:: Activity ::
From the entries below, please output exactly the lines starting at the one containing "X153550000Y-114450000D02*" and ending at the one containing "X134500000Y-73850000D02*", both included.

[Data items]
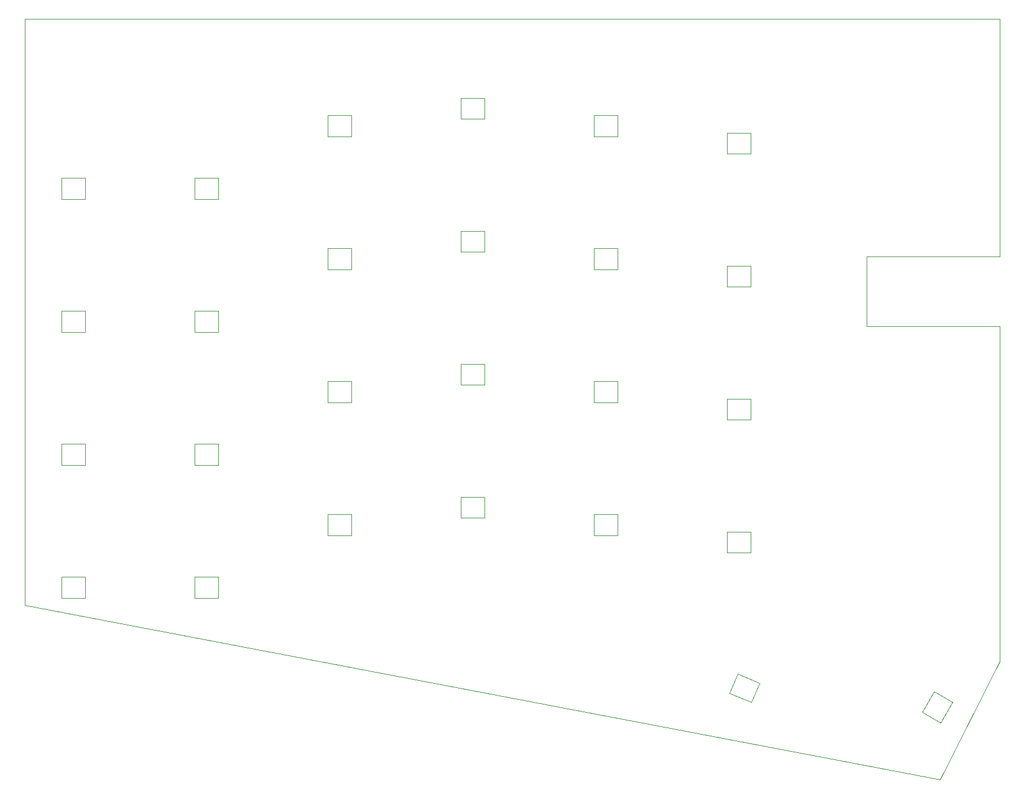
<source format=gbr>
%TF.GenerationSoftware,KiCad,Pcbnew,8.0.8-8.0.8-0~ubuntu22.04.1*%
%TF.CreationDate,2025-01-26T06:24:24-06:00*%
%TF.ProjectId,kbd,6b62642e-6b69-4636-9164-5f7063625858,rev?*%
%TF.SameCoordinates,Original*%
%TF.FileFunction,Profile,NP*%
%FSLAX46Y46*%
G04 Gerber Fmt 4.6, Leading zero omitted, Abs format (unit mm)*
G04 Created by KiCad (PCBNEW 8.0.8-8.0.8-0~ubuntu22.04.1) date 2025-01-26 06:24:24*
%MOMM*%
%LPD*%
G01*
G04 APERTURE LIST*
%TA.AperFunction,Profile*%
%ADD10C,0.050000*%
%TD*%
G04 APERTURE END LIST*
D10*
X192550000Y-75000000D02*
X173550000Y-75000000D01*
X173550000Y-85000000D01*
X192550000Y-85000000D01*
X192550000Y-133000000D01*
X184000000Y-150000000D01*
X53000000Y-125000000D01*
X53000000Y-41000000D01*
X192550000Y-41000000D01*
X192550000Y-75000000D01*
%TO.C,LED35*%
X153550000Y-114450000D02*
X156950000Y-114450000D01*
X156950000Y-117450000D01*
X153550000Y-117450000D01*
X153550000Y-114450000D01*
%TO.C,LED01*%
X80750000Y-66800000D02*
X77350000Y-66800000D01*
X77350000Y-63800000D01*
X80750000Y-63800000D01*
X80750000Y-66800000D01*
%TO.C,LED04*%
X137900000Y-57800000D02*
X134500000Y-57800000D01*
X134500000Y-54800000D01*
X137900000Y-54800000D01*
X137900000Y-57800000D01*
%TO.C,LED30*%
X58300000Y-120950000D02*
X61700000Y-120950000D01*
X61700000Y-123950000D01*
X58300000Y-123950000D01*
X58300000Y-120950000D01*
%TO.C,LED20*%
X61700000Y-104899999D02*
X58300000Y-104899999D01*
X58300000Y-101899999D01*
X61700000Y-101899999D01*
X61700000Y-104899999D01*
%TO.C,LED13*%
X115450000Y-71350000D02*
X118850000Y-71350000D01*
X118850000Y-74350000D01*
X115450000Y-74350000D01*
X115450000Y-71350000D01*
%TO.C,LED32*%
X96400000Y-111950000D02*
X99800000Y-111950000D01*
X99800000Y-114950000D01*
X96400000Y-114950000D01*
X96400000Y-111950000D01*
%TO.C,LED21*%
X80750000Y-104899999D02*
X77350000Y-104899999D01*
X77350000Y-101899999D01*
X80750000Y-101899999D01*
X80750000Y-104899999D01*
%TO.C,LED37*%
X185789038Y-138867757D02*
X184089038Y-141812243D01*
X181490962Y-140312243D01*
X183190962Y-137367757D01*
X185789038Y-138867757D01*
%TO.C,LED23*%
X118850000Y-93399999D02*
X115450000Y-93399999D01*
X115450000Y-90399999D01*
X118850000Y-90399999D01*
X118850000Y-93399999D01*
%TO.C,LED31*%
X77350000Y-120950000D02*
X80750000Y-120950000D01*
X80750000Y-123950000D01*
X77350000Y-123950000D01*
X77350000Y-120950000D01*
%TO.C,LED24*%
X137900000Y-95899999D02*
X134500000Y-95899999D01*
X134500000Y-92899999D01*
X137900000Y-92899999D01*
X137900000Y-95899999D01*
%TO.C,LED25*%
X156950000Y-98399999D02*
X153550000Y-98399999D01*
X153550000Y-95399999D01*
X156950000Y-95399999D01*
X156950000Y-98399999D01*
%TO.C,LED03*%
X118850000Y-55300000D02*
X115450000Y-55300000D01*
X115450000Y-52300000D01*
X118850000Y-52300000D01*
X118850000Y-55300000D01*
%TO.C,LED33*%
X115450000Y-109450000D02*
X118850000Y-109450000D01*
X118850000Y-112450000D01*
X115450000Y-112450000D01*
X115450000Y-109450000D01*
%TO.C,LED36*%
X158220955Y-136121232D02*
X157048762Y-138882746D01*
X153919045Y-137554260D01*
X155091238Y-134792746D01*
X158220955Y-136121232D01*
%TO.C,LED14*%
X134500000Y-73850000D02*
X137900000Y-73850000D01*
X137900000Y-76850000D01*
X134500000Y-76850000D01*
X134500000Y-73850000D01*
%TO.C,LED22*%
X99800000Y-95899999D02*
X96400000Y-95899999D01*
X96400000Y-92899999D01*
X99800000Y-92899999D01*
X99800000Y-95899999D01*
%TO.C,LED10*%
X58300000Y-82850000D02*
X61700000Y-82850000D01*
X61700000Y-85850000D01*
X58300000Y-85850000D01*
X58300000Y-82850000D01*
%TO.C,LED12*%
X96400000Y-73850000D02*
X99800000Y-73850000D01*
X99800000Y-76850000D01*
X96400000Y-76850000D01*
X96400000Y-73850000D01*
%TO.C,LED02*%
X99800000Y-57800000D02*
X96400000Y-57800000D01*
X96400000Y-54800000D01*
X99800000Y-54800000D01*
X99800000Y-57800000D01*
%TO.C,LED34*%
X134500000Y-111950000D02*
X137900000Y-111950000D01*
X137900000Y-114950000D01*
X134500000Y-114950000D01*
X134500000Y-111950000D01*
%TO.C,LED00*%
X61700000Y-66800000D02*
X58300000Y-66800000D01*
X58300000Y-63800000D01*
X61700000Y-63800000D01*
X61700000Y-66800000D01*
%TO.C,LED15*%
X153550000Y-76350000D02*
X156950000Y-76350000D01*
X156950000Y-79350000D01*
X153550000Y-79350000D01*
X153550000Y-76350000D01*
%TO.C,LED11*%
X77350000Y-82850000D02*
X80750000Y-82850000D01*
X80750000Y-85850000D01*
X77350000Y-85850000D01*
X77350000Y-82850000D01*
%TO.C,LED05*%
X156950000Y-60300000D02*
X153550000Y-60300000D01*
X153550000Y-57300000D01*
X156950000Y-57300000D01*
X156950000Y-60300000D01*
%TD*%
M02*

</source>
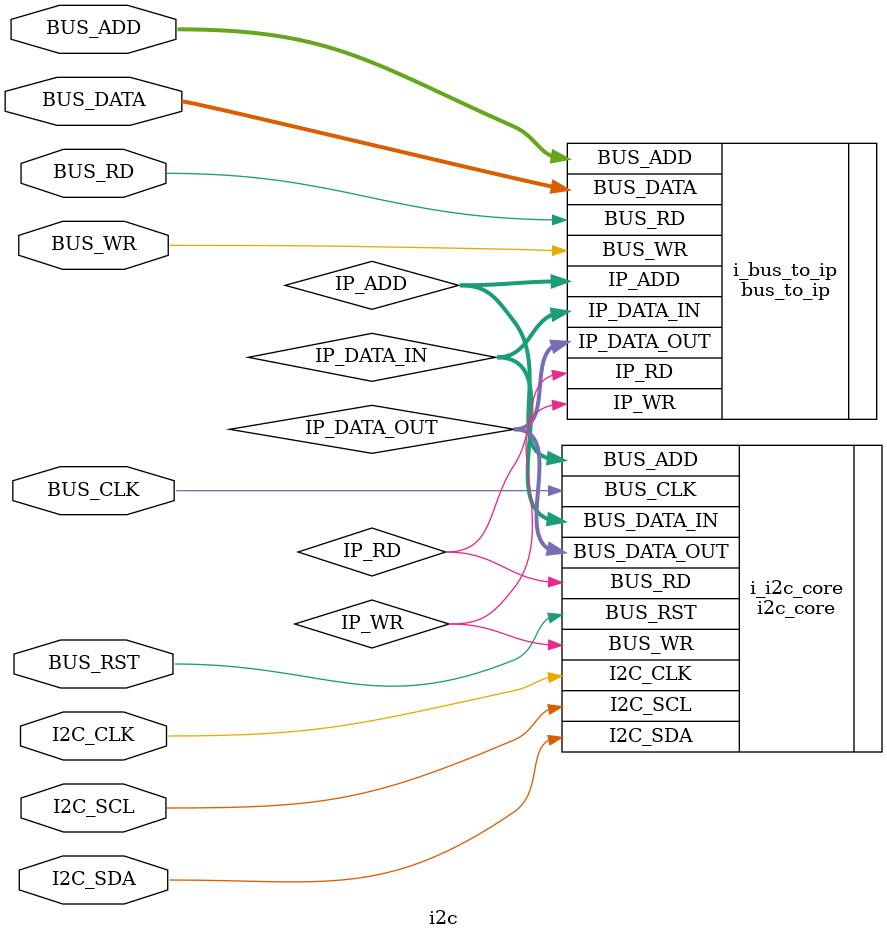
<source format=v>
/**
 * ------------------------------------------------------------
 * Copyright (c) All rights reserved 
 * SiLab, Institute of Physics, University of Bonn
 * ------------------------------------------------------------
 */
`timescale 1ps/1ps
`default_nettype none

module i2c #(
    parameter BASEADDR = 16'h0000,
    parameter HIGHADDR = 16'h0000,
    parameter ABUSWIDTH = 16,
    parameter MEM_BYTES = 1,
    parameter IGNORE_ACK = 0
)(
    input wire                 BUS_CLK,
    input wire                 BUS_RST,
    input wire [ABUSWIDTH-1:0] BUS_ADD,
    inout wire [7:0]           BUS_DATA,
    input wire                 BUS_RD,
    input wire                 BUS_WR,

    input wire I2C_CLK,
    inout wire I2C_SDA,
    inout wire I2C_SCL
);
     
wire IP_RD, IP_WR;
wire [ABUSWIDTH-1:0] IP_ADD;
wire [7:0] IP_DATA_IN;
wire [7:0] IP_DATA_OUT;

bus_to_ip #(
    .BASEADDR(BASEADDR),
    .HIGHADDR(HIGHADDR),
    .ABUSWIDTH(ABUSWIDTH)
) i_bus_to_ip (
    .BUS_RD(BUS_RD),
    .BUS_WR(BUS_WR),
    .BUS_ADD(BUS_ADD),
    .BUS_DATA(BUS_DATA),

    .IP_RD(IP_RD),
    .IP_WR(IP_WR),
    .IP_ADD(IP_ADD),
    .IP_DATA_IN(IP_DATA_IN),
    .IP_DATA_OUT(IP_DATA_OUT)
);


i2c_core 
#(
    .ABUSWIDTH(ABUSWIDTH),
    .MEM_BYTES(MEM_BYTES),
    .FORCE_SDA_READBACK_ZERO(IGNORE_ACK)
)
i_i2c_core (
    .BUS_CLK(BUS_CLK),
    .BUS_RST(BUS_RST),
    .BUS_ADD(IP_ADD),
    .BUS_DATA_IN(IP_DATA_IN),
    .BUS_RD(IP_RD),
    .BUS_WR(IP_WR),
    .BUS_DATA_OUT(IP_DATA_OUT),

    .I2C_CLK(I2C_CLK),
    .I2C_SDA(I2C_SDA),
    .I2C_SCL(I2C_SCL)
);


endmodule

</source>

---

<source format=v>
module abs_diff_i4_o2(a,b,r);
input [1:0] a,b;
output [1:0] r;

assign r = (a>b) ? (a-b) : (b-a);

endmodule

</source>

:: Answer section ::
X153550000Y-114450000D02*
X156950000Y-114450000D01*
X156950000Y-117450000D01*
X153550000Y-117450000D01*
X153550000Y-114450000D01*
%TO.C,LED01*%
X80750000Y-66800000D02*
X77350000Y-66800000D01*
X77350000Y-63800000D01*
X80750000Y-63800000D01*
X80750000Y-66800000D01*
%TO.C,LED04*%
X137900000Y-57800000D02*
X134500000Y-57800000D01*
X134500000Y-54800000D01*
X137900000Y-54800000D01*
X137900000Y-57800000D01*
%TO.C,LED30*%
X58300000Y-120950000D02*
X61700000Y-120950000D01*
X61700000Y-123950000D01*
X58300000Y-123950000D01*
X58300000Y-120950000D01*
%TO.C,LED20*%
X61700000Y-104899999D02*
X58300000Y-104899999D01*
X58300000Y-101899999D01*
X61700000Y-101899999D01*
X61700000Y-104899999D01*
%TO.C,LED13*%
X115450000Y-71350000D02*
X118850000Y-71350000D01*
X118850000Y-74350000D01*
X115450000Y-74350000D01*
X115450000Y-71350000D01*
%TO.C,LED32*%
X96400000Y-111950000D02*
X99800000Y-111950000D01*
X99800000Y-114950000D01*
X96400000Y-114950000D01*
X96400000Y-111950000D01*
%TO.C,LED21*%
X80750000Y-104899999D02*
X77350000Y-104899999D01*
X77350000Y-101899999D01*
X80750000Y-101899999D01*
X80750000Y-104899999D01*
%TO.C,LED37*%
X185789038Y-138867757D02*
X184089038Y-141812243D01*
X181490962Y-140312243D01*
X183190962Y-137367757D01*
X185789038Y-138867757D01*
%TO.C,LED23*%
X118850000Y-93399999D02*
X115450000Y-93399999D01*
X115450000Y-90399999D01*
X118850000Y-90399999D01*
X118850000Y-93399999D01*
%TO.C,LED31*%
X77350000Y-120950000D02*
X80750000Y-120950000D01*
X80750000Y-123950000D01*
X77350000Y-123950000D01*
X77350000Y-120950000D01*
%TO.C,LED24*%
X137900000Y-95899999D02*
X134500000Y-95899999D01*
X134500000Y-92899999D01*
X137900000Y-92899999D01*
X137900000Y-95899999D01*
%TO.C,LED25*%
X156950000Y-98399999D02*
X153550000Y-98399999D01*
X153550000Y-95399999D01*
X156950000Y-95399999D01*
X156950000Y-98399999D01*
%TO.C,LED03*%
X118850000Y-55300000D02*
X115450000Y-55300000D01*
X115450000Y-52300000D01*
X118850000Y-52300000D01*
X118850000Y-55300000D01*
%TO.C,LED33*%
X115450000Y-109450000D02*
X118850000Y-109450000D01*
X118850000Y-112450000D01*
X115450000Y-112450000D01*
X115450000Y-109450000D01*
%TO.C,LED36*%
X158220955Y-136121232D02*
X157048762Y-138882746D01*
X153919045Y-137554260D01*
X155091238Y-134792746D01*
X158220955Y-136121232D01*
%TO.C,LED14*%
X134500000Y-73850000D02*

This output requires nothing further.